Royal Tiger makes reduction in force

The Royal Tiger Mines company has curtailed the forces employed at the property. Only four men will be left on the payroll, according to a decision reached by the officials of the company this week. Conditions of the metal market are evidently the cause of the reduction of force. No definite statement can be given out as to the possibility of the company resuming operations in the near future, but it is expected that by summer, a full force will be employed in both the mine and mill. The mill has only recently been enclosed and some of the machinery set in place. It is not yet ready for operation.

Railroad traffic fell off 23% in past year

Railroad traffic fell off in 1921, 23.3% compared to 1920 — the biggest drop in American railroad history. And the year 1920 was none too good. The number of tons of freight carried 1 mile in the year 1921 was 104,390,000 tons less than in 1920.

This shows that merely raising railroad rates does not solve your railroad problem. You must have brains as well as control of government to make railroads pay.

Trains blocked again on Monday

With the usual storm over Sunday and no trains running, according to the recent order adopted by the railroad company, people along this end of the South Park branch of the railroad enjoyed the pleasure of again going without train service this week.

No. 71, starting out from Leadville on Monday morning, was unable to get beyond Mile Post 124 near Wheeler, having encountered a slide, at that point said to have been 200 feet long and upwards of 10 feet deep. That evening, a second slide occurred at Curtain. The passenger train from Denver on Monday came as far as Dillon, from which point it returned the next morning.

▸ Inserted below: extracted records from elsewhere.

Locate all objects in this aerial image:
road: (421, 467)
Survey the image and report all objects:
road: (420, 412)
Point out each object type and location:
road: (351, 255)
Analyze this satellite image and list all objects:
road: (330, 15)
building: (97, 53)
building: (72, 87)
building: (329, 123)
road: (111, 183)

The rotary plow left Como early Tuesday morning and was able to reach Leadville that evening, thus allowing the westbound train from Denver on Tuesday to go through to Leadville and return Wednesday on schedule time, again opening up the road for the week. The rotary came through Breckenridge on its return trip to Como at about 6 o’clock Wednesday evening.

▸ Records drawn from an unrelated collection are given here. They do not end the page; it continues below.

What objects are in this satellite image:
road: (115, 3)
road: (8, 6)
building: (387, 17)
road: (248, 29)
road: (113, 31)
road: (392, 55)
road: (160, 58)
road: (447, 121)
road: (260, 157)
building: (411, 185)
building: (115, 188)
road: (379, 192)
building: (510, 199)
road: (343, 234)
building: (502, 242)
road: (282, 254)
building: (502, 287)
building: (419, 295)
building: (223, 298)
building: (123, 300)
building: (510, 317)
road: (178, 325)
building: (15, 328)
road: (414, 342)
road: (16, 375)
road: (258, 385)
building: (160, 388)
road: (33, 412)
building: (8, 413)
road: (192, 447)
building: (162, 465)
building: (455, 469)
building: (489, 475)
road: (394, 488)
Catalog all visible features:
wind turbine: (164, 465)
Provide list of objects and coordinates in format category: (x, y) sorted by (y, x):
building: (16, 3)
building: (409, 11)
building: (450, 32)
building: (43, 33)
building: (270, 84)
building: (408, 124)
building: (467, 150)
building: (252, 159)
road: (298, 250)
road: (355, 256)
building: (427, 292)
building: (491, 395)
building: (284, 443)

An appeal for Summit County

It is not much of an admission on the part of anyone to state that it appears that Summit County is almost ready to release its grasp on life. Much of this pessimism is due to the fact that the people themselves are about to give up hope and cannot see the signs that are already appearing on the horizon that would indicate that a brighter day is soon to appear.

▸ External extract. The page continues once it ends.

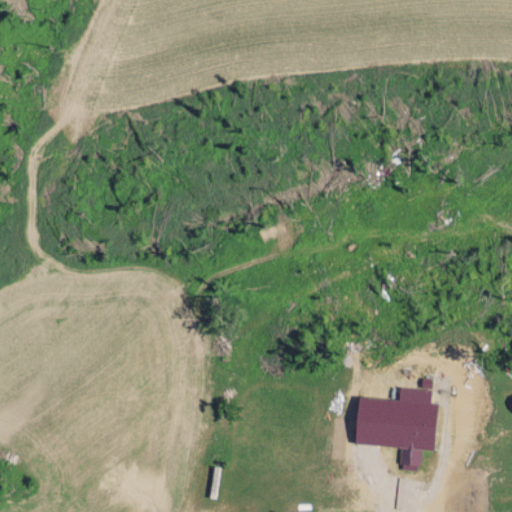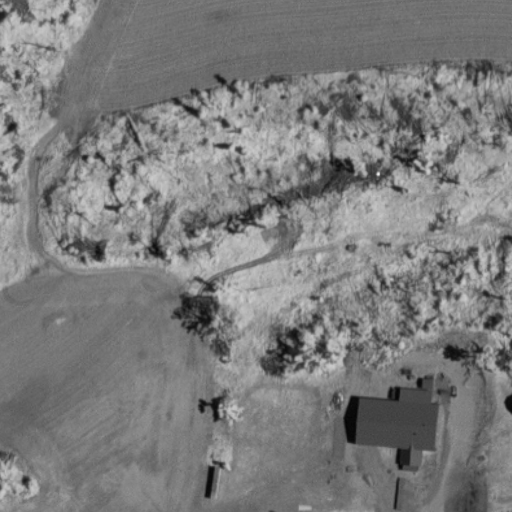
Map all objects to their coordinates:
building: (397, 422)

The people of our community have it within their own power to solve their problems. Nature has presented them with all the fundamentals, and it will only required a united effort on the part of all our citizens to make Summit County one of the brightest spots in the West. Our resources are here, scenery unsurpassed in all the West greets us on all sides awaiting only the opportunity of being presented with something worthwhile.

To obtain the benefits of all this will mean more than to sit around and tell of how hard the times are, and complain about our fellow citizens and officers for not doing this or that. It will rehired earnest effort, and without this effect we are lost. In Breckenridge, we are thankful that there are still some left who are willing and ready to make the supreme effort to put us to the front.

Local news and notes from around Summit County:

  • Mr. and Mrs. William Oakley were Denver passengers on Saturday last, going to the city to have dental work done and also to inspect autos with a view of making a selection for early spring delivery.
  • Postmaster M.H. Hayden was a Denver visitor over the first of the week. She went in company with representatives to the meeting of the Republican State Central Committee in Denver on Friday, and remained until Thursday of this week.
  • Mrs. T.B. Thompson was a Denver visitor the first of the week. Mrs. Thompson is chairman of the county central committee and attended the state meet last Friday.